A quanto apprende Huffpost da fonti diplomatiche, anche il governo olandese è su questa posizione: nulla da bloccare, solo ‘pressing’.
Il malumore emerge in chiaro dalle dichiarazioni di due eurodeputati della Spd tedesca. La mossa italiana è stata “estremamente miope”, dicono il presidente della Commissione per il commercio all’Europarlamento Bernd Lange e il portavoce per la politica sanitaria dell’Spd Tiemo Wà¶lken. Il blocco dell’export apre “il vaso di Pandora e potrebbe portare a una battaglia globale per i vaccini”, la pandemia richiede “cooperazione anzichè scontro”.
L’Australia chiede alla Commissione Ue di fare marcia indietro.
Ma ormai la temperatura sul tema è salita a livello mondiale.
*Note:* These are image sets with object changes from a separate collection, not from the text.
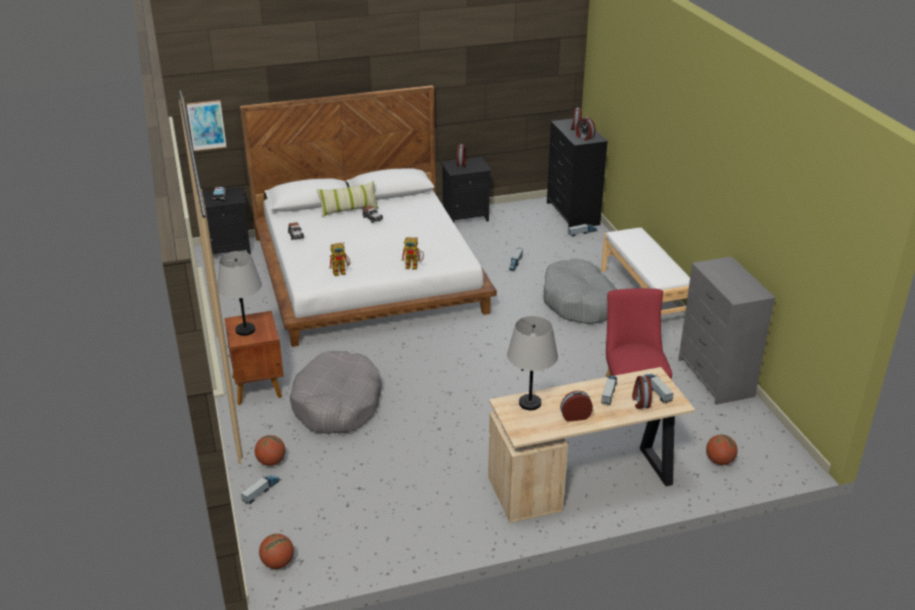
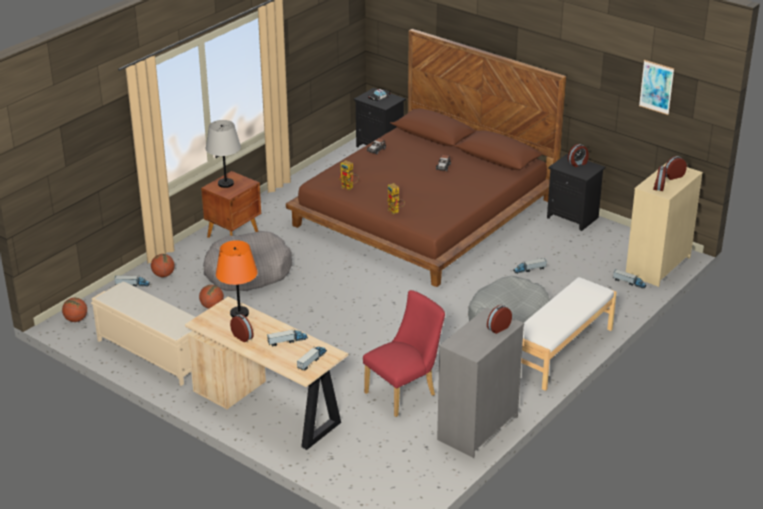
camera: 55 degrees right, 0 degrees up
(206, 125) = (388, 35): picture -> picture (656, 87)
(348, 210) = (442, 153): pillow -> none
(368, 274) = (423, 213): white bed -> brown bed
(410, 526) = (152, 353): none -> beige bench
(530, 403) = (239, 313): grey table lamp -> orange table lamp
(572, 214) = (657, 265): black dresser -> beige dresser
(640, 402) = (289, 358): alarm clock -> alarm clock (498, 328)
(719, 461) = (360, 464): basketball -> basketball (212, 306)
Il protezionismo sui vaccini sembra avanzare di pari passo con le varianti del virus.
L’India, per dire, protesta con gli Stati Uniti per la scelta di Washington di bloccare temporaneamente l’export di alcune materie prime necessarie per il prodotto finito.
Una mossa che “va rivista”, dice Adar Poonawalla, capo esecutivo del ‘Serum Institute of India’, gigante dei vaccini a livello mondiale che produce Astrazeneca e tra poco anche le dosi di Novavax. “Se si punta allo sviluppo della capacità produttiva in tutto il mondo, la condivisione di queste materie prime, che non possono essere sostituite nel giro di sei mesi o un anno, è necessaria e non può essere ostacolata”.
La Gran Bretagna, parte in causa di tutta questa storia fin dall’inizio, è a dir poco risentita per la scelta italiana. “La ripresa globale dal covid si basa sulla collaborazione internazionale. Dipendiamo tutti dalle catene di approvvigionamento globali: mettere in atto restrizioni mette in pericolo gli sforzi globali per combattere il virus”, dice il portavoce del primo ministro Boris Johnson, che ieri ha avuto un colloquio con Draghi.
Il portavoce di Johnson rivela poi un particolare molto utile a inquadrare questa storia. Quando “all’inizio di quest’anno il premier ha parlato con von der Leyen – dice – la presidente della Commissione lo aveva rassicurato sul fatto che il focus del loro meccanismo era sulla trasparenza e non intendeva limitare le esportazioni da parte delle aziende. Ci aspetteremmo che l’Ue continui a mantenere i suoi impegni”.
Insomma, pur prevedendo il bando degli export dei vaccini per le aziende che non rispettano gli impegni già presi con l’Ue, il regolamento europeo non voleva essere un bando vero. Solo uno strumento di pressione. In altre parole: una finta. Kafkiana, come capita spesso nelle cose europee.